_Problem to work on_:
Each line of the listing should be reproduced exactly.

_Information provided_:
□ □ □ □ □
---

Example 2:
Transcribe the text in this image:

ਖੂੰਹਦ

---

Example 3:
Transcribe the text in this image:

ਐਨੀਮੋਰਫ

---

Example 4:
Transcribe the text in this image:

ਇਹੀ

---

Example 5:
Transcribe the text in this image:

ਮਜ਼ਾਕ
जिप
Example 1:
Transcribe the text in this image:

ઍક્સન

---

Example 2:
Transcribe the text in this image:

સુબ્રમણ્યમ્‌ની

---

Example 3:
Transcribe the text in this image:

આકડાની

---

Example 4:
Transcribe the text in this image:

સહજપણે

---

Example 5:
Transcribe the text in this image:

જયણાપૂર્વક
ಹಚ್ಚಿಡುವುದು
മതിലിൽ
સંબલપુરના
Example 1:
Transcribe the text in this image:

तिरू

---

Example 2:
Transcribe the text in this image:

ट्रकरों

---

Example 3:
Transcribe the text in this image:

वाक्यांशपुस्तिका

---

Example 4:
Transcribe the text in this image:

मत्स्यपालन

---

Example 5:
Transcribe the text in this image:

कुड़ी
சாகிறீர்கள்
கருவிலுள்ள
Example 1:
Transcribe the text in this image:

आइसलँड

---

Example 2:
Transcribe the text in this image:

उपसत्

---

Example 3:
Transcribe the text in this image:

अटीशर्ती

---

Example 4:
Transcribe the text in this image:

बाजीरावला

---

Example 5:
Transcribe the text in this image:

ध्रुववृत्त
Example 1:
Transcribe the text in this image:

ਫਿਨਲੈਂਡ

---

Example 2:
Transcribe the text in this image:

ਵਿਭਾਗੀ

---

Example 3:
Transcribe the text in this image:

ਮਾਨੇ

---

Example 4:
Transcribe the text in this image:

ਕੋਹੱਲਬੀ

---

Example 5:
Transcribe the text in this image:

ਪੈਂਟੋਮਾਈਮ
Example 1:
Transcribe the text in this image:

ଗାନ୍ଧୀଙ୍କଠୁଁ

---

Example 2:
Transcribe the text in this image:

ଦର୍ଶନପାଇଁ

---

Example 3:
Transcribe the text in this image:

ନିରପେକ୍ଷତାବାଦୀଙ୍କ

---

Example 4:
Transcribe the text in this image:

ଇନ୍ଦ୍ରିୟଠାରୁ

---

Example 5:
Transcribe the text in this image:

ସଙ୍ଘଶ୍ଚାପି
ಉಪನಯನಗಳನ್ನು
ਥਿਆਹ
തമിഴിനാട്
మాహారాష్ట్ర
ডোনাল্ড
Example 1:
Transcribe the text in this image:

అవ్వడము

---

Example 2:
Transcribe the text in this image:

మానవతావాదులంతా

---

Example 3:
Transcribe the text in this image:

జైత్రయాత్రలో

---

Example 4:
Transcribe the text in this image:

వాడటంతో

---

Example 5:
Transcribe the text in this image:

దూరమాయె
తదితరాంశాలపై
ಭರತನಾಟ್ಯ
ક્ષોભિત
□ □ □ □ □
_Worked solution_:
---

Example 2:
Transcribe the text in this image:

ਖੂੰਹਦ

---

Example 3:
Transcribe the text in this image:

ਐਨੀਮੋਰਫ

---

Example 4:
Transcribe the text in this image:

ਇਹੀ

---

Example 5:
Transcribe the text in this image:

ਮਜ਼ਾਕ
जिप
Example 1:
Transcribe the text in this image:

ઍક્સન

---

Example 2:
Transcribe the text in this image:

સુબ્રમણ્યમ્‌ની

---

Example 3:
Transcribe the text in this image:

આકડાની

---

Example 4:
Transcribe the text in this image:

સહજપણે

---

Example 5:
Transcribe the text in this image:

જયણાપૂર્વક
ಹಚ್ಚಿಡುವುದು
മതിലിൽ
સંબલપુરના
Example 1:
Transcribe the text in this image:

तिरू

---

Example 2:
Transcribe the text in this image:

ट्रकरों

---

Example 3:
Transcribe the text in this image:

वाक्यांशपुस्तिका

---

Example 4:
Transcribe the text in this image:

मत्स्यपालन

---

Example 5:
Transcribe the text in this image:

कुड़ी
சாகிறீர்கள்
கருவிலுள்ள
Example 1:
Transcribe the text in this image:

आइसलँड

---

Example 2:
Transcribe the text in this image:

उपसत्

---

Example 3:
Transcribe the text in this image:

अटीशर्ती

---

Example 4:
Transcribe the text in this image:

बाजीरावला

---

Example 5:
Transcribe the text in this image:

ध्रुववृत्त
Example 1:
Transcribe the text in this image:

ਫਿਨਲੈਂਡ

---

Example 2:
Transcribe the text in this image:

ਵਿਭਾਗੀ

---

Example 3:
Transcribe the text in this image:

ਮਾਨੇ

---

Example 4:
Transcribe the text in this image:

ਕੋਹੱਲਬੀ

---

Example 5:
Transcribe the text in this image:

ਪੈਂਟੋਮਾਈਮ
Example 1:
Transcribe the text in this image:

ଗାନ୍ଧୀଙ୍କଠୁଁ

---

Example 2:
Transcribe the text in this image:

ଦର୍ଶନପାଇଁ

---

Example 3:
Transcribe the text in this image:

ନିରପେକ୍ଷତାବାଦୀଙ୍କ

---

Example 4:
Transcribe the text in this image:

ଇନ୍ଦ୍ରିୟଠାରୁ

---

Example 5:
Transcribe the text in this image:

ସଙ୍ଘଶ୍ଚାପି
ಉಪನಯನಗಳನ್ನು
ਥਿਆਹ
തമിഴിനാട്
మాహారాష్ట్ర
ডোনাল্ড
Example 1:
Transcribe the text in this image:

అవ్వడము

---

Example 2:
Transcribe the text in this image:

మానవతావాదులంతా

---

Example 3:
Transcribe the text in this image:

జైత్రయాత్రలో

---

Example 4:
Transcribe the text in this image:

వాడటంతో

---

Example 5:
Transcribe the text in this image:

దూరమాయె
తదితరాంశాలపై
ಭರತನಾಟ್ಯ
ક્ષોભિત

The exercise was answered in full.